_TASK PROMPT_
Check every line of the data for the word "Dockerfile", and copy those that have it.

_DATA FOR THE TASK_
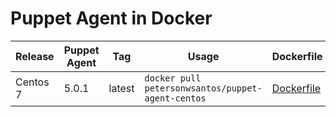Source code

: # Puppet Agent in Docker 

Release     |   Puppet Agent |  Tag     |  Usage |  Dockerfile      |  Status 
------------|----------------|----------|--------|------------------|------------
Centos 7    |      5.0.1     | latest   | ``docker pull petersonwsantos/puppet-agent-centos`` | [Dockerfile](https://github.com/petersonwsantos/centos/blob/centos-7/docker/Dockerfile)  | [![](https://images.microbadger.com/badges/image/petersonwsantos/puppet-agent-centos.svg)](https://microbadger.com/images/petersonwsantos/puppet-agent-centos "Get your own image badge on microbadger.com")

_RESPONSE AREA_
Release     |   Puppet Agent |  Tag     |  Usage |  Dockerfile      |  Status 
Centos 7    |      5.0.1     | latest   | ``docker pull petersonwsantos/puppet-agent-centos`` | [Dockerfile](https://github.com/petersonwsantos/centos/blob/centos-7/docker/Dockerfile)  | [![](https://images.microbadger.com/badges/image/petersonwsantos/puppet-agent-centos.svg)](https://microbadger.com/images/petersonwsantos/puppet-agent-centos "Get your own image badge on microbadger.com")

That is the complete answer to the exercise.